Les minorités religieuses opprimées : des conseillers nationaux s’adressent au Conseil fédéral

La situation des chrétiens et d’autres communautés religieuses opprimés au Sri Lanka et au Nigéria préoccupe beaucoup les deux conseillers nationaux Marianne Streiff (PEV) et Laurent Wehrli (PLR). Ils ont donc déposé chacun une interpellation et attendent la réponse du Conseil fédéral. CSI soutient ces deux interventions.

Des chrétiens persécutés au Nigéria. csi

La conseillère nationale Marianne Streiff (PEV) rappelle que la situation des droits de l’homme au Sri Lanka ne cesse de se dégrader, en particulier pour les minorités religieuses. Des groupes nationalistes revendiquent la suprématie de la majorité bouddhiste cinghalaise et dénigrent aussi bien les chrétiens que les musulmans et les hindous, de même que la minorité tamoule qui souffre une nouvelle fois du nationalisme cinghalais. « Mais les autorités restent passives, elles se rendent même responsables d’actes de violence et de harcèlement, que ce soit en fermant des Églises ou en organisant des interrogatoires arbitraires de membres du clergé. Bien sûr, elles n’interviennent pas contre ceux qui mènent des campagnes de haine ou qui s’en prennent concrètement aux chrétiens. »

Dans son interpellation 21.4040 « Protection des minorités ethniques et religieuses au Sri Lanka », la conseillère nationale du PEV demande notamment au Conseil fédéral comment la Suisse évalue la situation générale du point de vue des droits de l’homme et du respect de l’État de droit au Sri Lanka. Elle demande en outre au gouvernement quelles sont les mesures prises par la Suisse au niveau bilatéral et multilatéral pour garantir le respect des droits de l’homme au Sri Lanka, en particulier ceux des minorités religieuses et ethniques.

Une intervention sur les agressions au Nigéria

La violence persistante au Nigéria préoccupe le conseiller national Laurent Wehrli (PLR). Dans le nord-est du pays, des dizaines de milliers de personnes ont été tuées et des millions d’autres déplacées, a-t-il rappelé. Les organisations terroristes Boko Haram et l’État islamique en Afrique de l’Ouest (EIAO) en sont responsables. Mais la violence est également à mettre au compte des islamistes peuls dans le centre du pays et d’autres bandes armées dans le Nord-Ouest. « En outre, les enlèvements sont de plus en plus fréquents : cela devient un commerce lucratif où les rançons s’élèvent parfois à plusieurs millions », déplore M. Wehrli. Ce qui déconcerte particulièrement le conseiller national, c’est l’inaction des autorités nigérianes face à cette situation dramatique, les auteurs des attentats restant ainsi le plus souvent impunis.

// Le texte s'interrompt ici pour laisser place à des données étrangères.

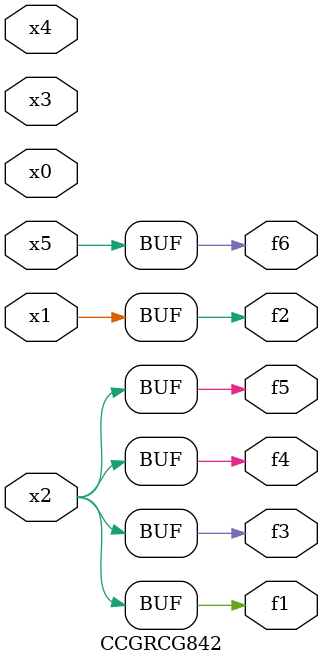
<source format=v>
module CCGRCG842(
	input x0, x1, x2, x3, x4, x5,
	output f1, f2, f3, f4, f5, f6
);
	assign f1 = x2;
	assign f2 = x1;
	assign f3 = x2;
	assign f4 = x2;
	assign f5 = x2;
	assign f6 = x5;
endmodule

</source>
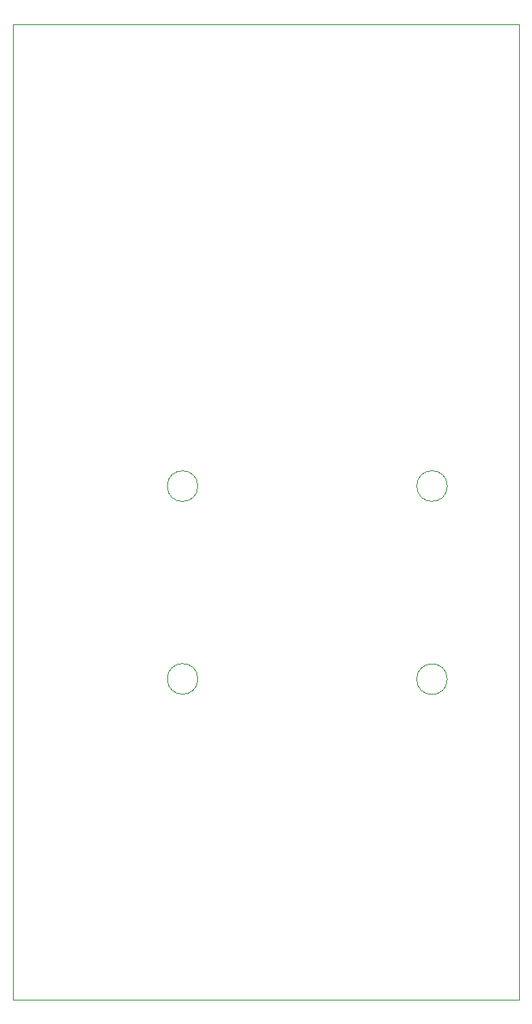
<source format=gbr>
%TF.GenerationSoftware,KiCad,Pcbnew,8.0.2*%
%TF.CreationDate,2024-05-08T14:23:23+01:00*%
%TF.ProjectId,Right_Controller_PCB_Bluetooth,52696768-745f-4436-9f6e-74726f6c6c65,V01*%
%TF.SameCoordinates,Original*%
%TF.FileFunction,Profile,NP*%
%FSLAX46Y46*%
G04 Gerber Fmt 4.6, Leading zero omitted, Abs format (unit mm)*
G04 Created by KiCad (PCBNEW 8.0.2) date 2024-05-08 14:23:23*
%MOMM*%
%LPD*%
G01*
G04 APERTURE LIST*
%TA.AperFunction,Profile*%
%ADD10C,0.050000*%
%TD*%
G04 APERTURE END LIST*
D10*
X117000000Y-47000000D02*
X170000000Y-47000000D01*
X170000000Y-149000000D01*
X117000000Y-149000000D01*
X117000000Y-47000000D01*
%TO.C,JoystickR1*%
X136362000Y-95319350D02*
G75*
G02*
X133162000Y-95319350I-1600000J0D01*
G01*
X133162000Y-95319350D02*
G75*
G02*
X136362000Y-95319350I1600000J0D01*
G01*
X136372000Y-115480000D02*
G75*
G02*
X133172000Y-115480000I-1600000J0D01*
G01*
X133172000Y-115480000D02*
G75*
G02*
X136372000Y-115480000I1600000J0D01*
G01*
X162492000Y-95310000D02*
G75*
G02*
X159292000Y-95310000I-1600000J0D01*
G01*
X159292000Y-95310000D02*
G75*
G02*
X162492000Y-95310000I1600000J0D01*
G01*
X162492000Y-115510000D02*
G75*
G02*
X159292000Y-115510000I-1600000J0D01*
G01*
X159292000Y-115510000D02*
G75*
G02*
X162492000Y-115510000I1600000J0D01*
G01*
%TD*%
M02*

</source>
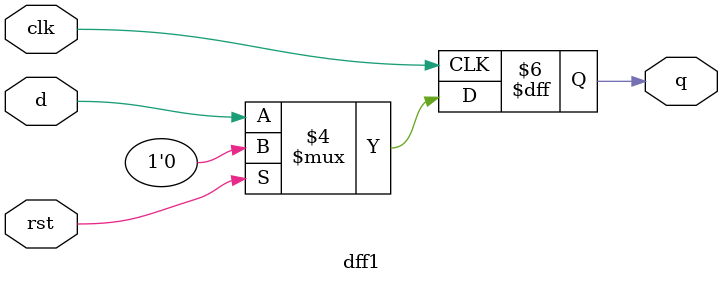
<source format=v>
`timescale 1ns / 1ps


module dff1(
    input clk,d,rst,
    output reg q
    );
    always @(posedge clk)
    begin 
    if(rst==1)
    q=0;
    else
    q=d;
    end
endmodule

</source>
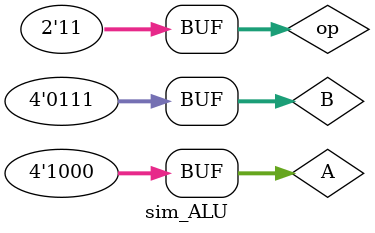
<source format=v>
`timescale 1ns / 1ps


module sim_ALU(
    );
    reg [15:14]op;
    reg [3:0]A;
    reg [7:4]B;
    wire [7:0]F;
    wire [15:0] D; 
    
    ALU alu(op, A, B, F, D);
    
    initial begin            
        op = 2'b00;A = 4'b0111; B = 4'b0111;
        #0.005 op = 2'b00;A = 4'b1111; B = 4'b0111;
        #0.005 op = 2'b01;A = 4'b0111; B = 4'b0111;
        #0.005 op = 2'b01;A = 4'b0011; B = 4'b1111;
        #0.005 op = 2'b10;A = 4'b0111; B = 4'b0000;
        #0.005 op = 2'b10;A = 4'b1100; B = 4'b0000;
        #0.005 op = 2'b11;A = 4'b0111; B = 4'b0111;
        #0.005 op = 2'b11;A = 4'b0111; B = 4'b0100;
        #0.005 op = 2'b11;A = 4'b1000; B = 4'b0111;#2;
    end       
    
    
endmodule

</source>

Dans son interpellation 21.4049 « Violence, enlèvements et impunité au Nigéria. Quels engagements de la Suisse ? », le conseiller national se réfère également au fait que la Suisse mène depuis 2011 un dialogue sur les droits de l’homme avec le Nigéria et offre son soutien dans le domaine de la sécurité. Dans ce contexte, il demande notamment au Conseil fédéral ce qui a été abordé exactement dans le cadre du dialogue sur les droits de l’homme. Il s’intéresse en outre à la manière dont la Suisse pourrait aider le Nigéria à améliorer la protection de la population et à condamner les agresseurs.